By painting women in governmental positions of power, like Justice Ginsburg or AOC as superheroes, we’re patting ourselves on the back for nothing. These women are laudable, but by categorizing them as such, we are stripping them of their humanity and holding them to an impossible standard of mythology and superheroism. This is an effect mirrored by many minority groups, where any person who “rises above their circumstances” is not seen as having been able to overcome systemic oppression but just as “lucky” or “chosen” falsely presenting as if the mechanisms for achieving power are working, rather than making us acknowledge how much that person had to overcome just to get to where they are today, and what they still are forced to endure.
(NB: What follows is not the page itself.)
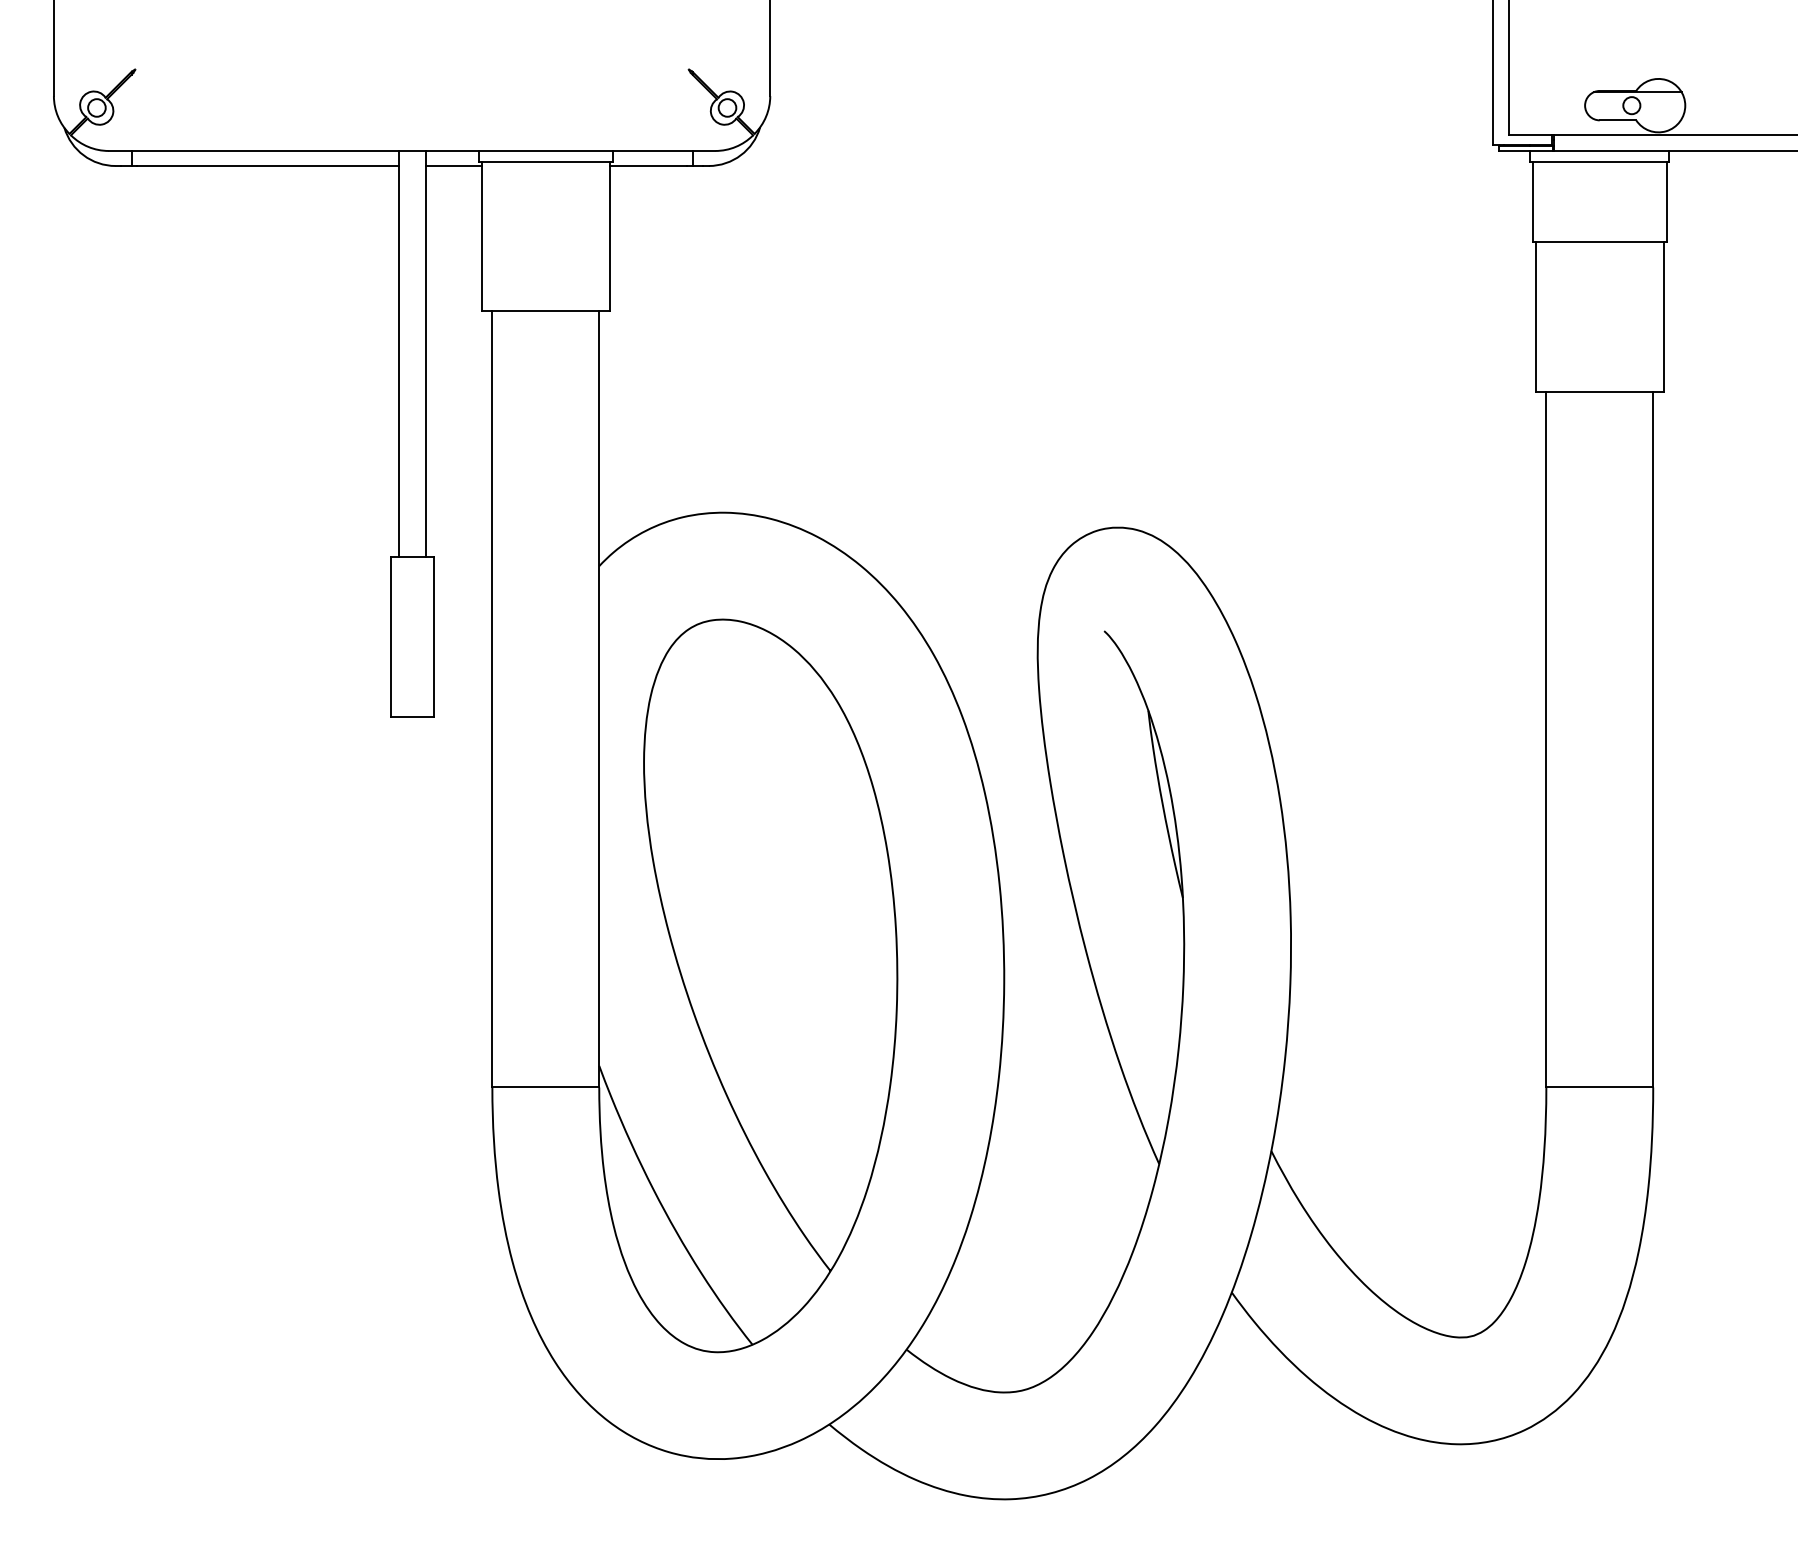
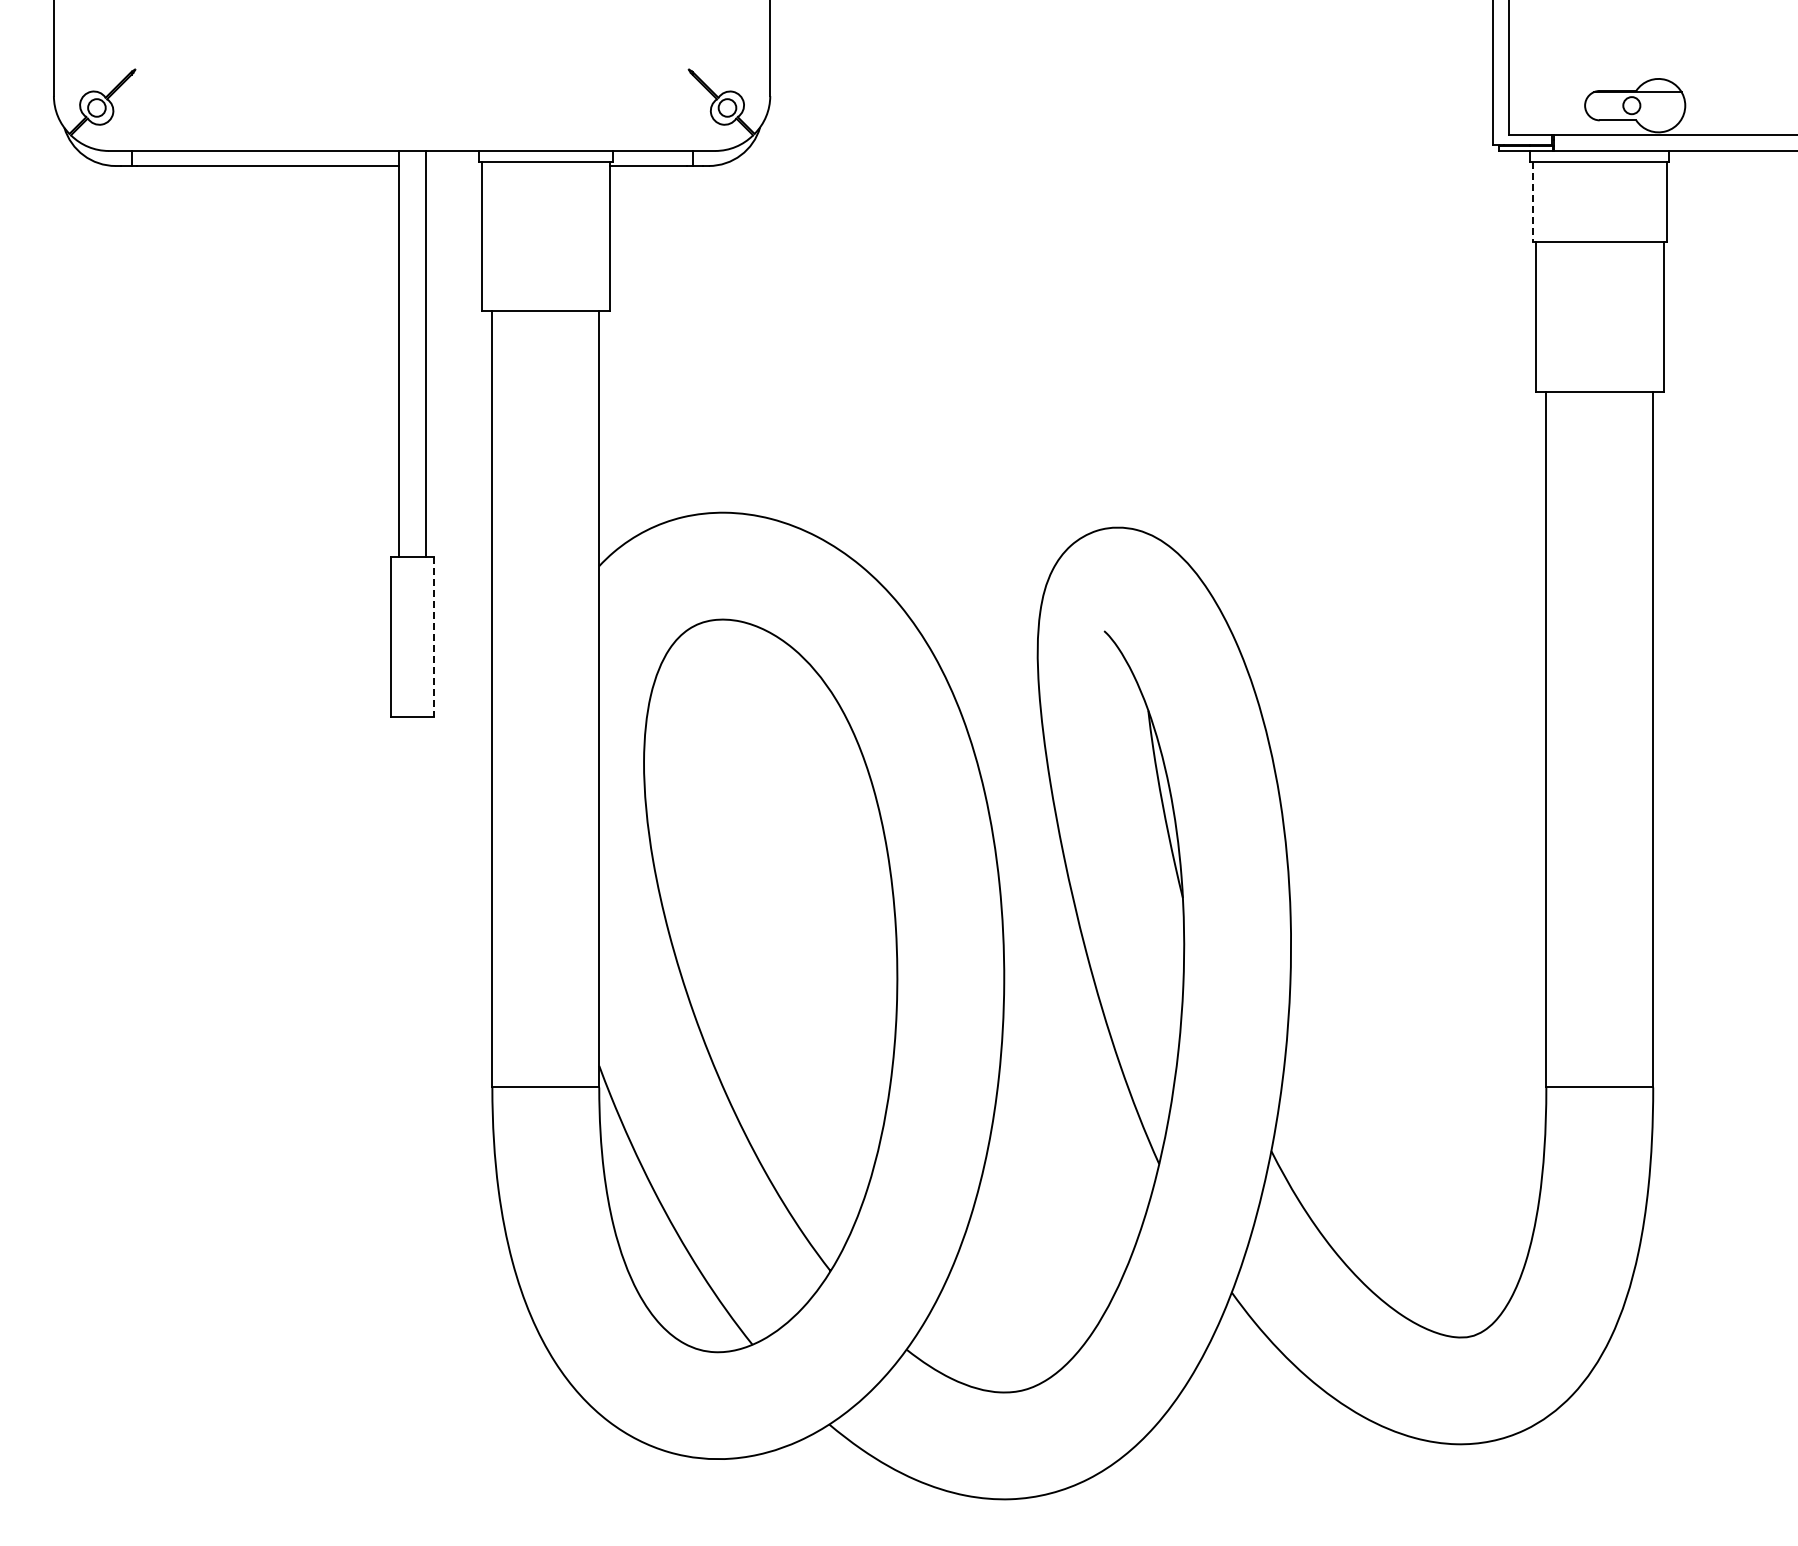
line at (453, 166): present -> none
line at (1532, 202): solid -> dashed
line at (433, 637): solid -> dashed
So long as the declaration of independence proclaims “Governments are instituted among Men, deriving their just powers from the consent of the governed,” we are at issue. From a legal perspective, we are not bound to this document, it isn't legislation, but it sets forth the spirit with which to read our constitution and origin story. If we took its use of the word Men to be gender-neutral, as we’re meant to believe it is being used today, the government cannot legitimately fulfill the promise of deriving its power from the consent of the government when women, BIPOC, LGBTQIA+, and incarcerated people have to jump through hoops to have their voices heard. If we take it at face value, that it is referring only to men, (historically, white land-owning men), we arrive at the same problem of illegitimate leadership, just more directly.
So before you “stand with Her,” call AOC a “boss bitch”, or don a “Notorious RBG” hoodie, consider the mechanisms of power that contribute to our current political landscape. Recognize the pitfalls of whitewashed liberalism and/or white feminism and how these serve as booby traps barring genuine societal advancement.
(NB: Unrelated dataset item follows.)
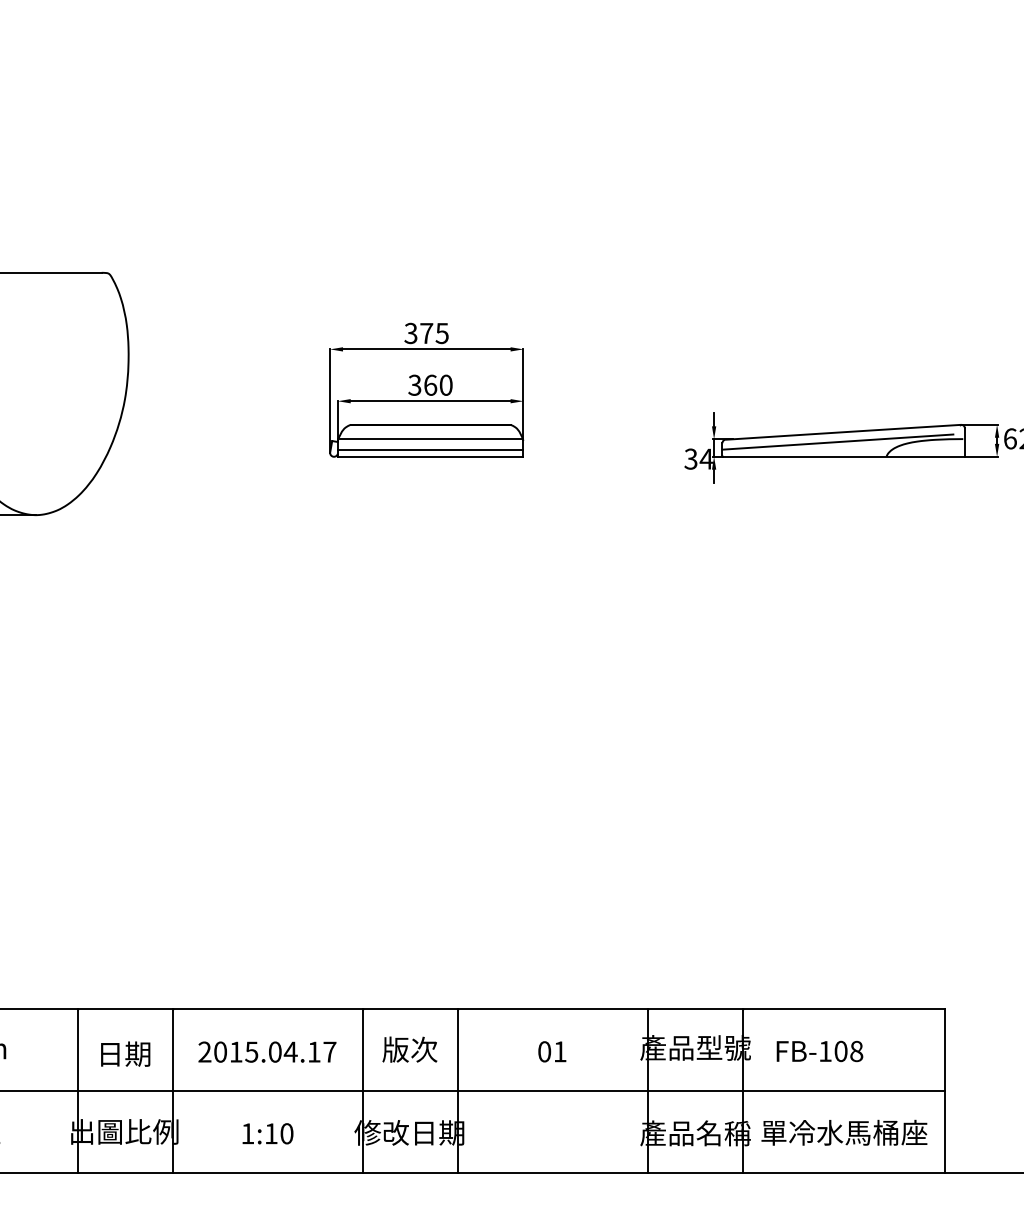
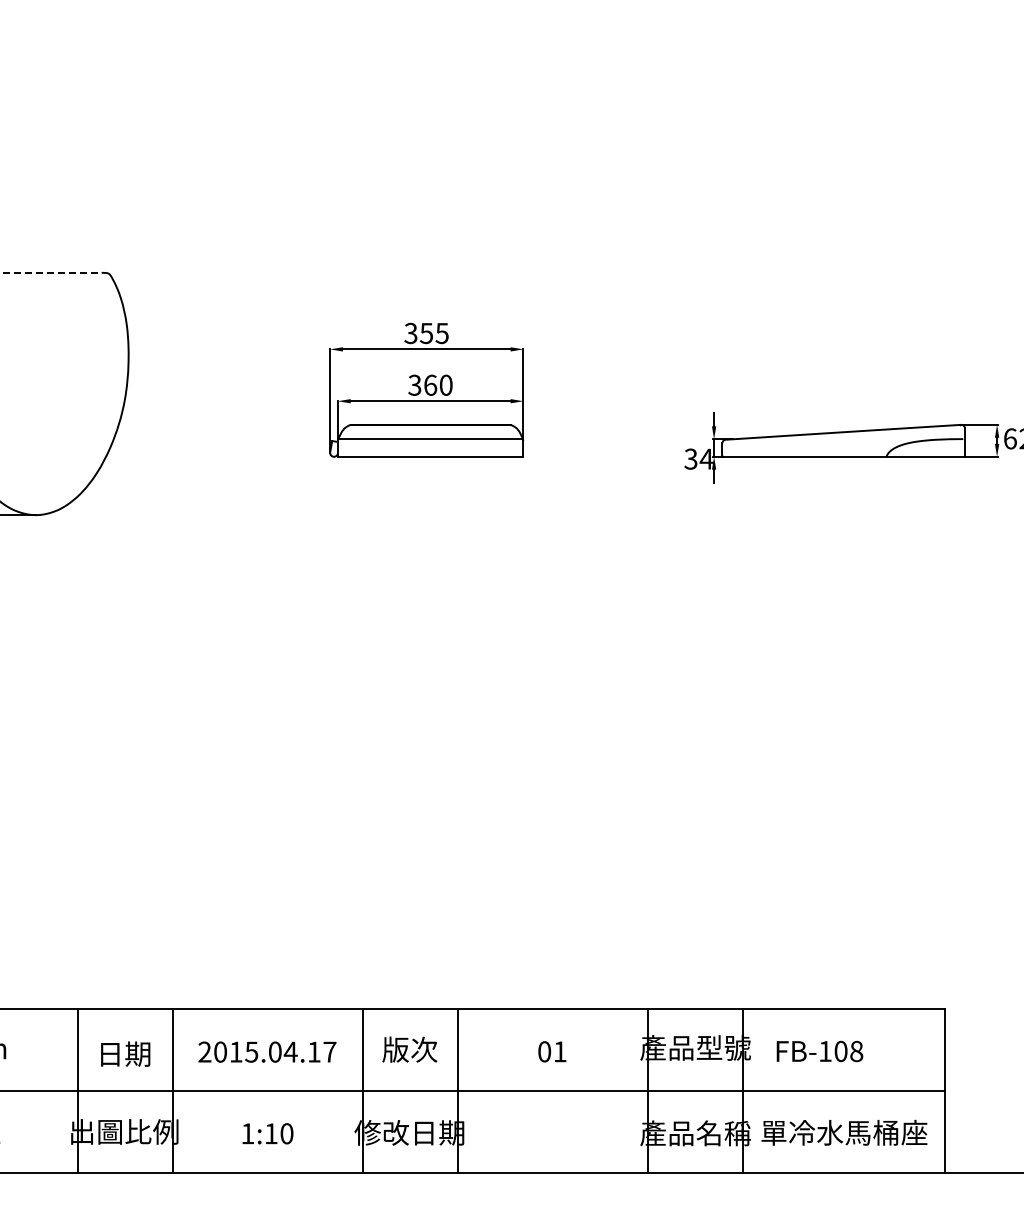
line at (50, 272): solid -> dashed
text at (426, 333): 375 -> 355
line at (837, 441): present -> none
line at (430, 449): present -> none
It is time for women in politics, it has been well-past time, and it is time for women belonging to more than one systematically disadvantaged and or marginalized groups to be able to come to power. These candidates cannot be discounted because they are “sassy,” “unprofessional”, or “uneducated,” these very words when used against women and BIPOC women in particular refer to historical phrenological pseudosciences of the “humors,” “hysteria” and eugenics. For if a male candidate expressed the same fierce emotion, jargon-free campaign speech, or humble background that would cause us to say such things about a woman, we would call the man “assertive”, “in-touch” or “relatable.”
It is an election year, America, and there is no longer time to have a woman in the oval office this cycle, but progress requires action and action requires dedication. In the next four years, and for all the years to come, if we want to strive to form a “more perfect union,” we must diversify our legislative branch and executive positions for our own sake. If the definition of our democracy is “by and for the people,” then the faces of those in power must look more like the faces of those who are affected by power.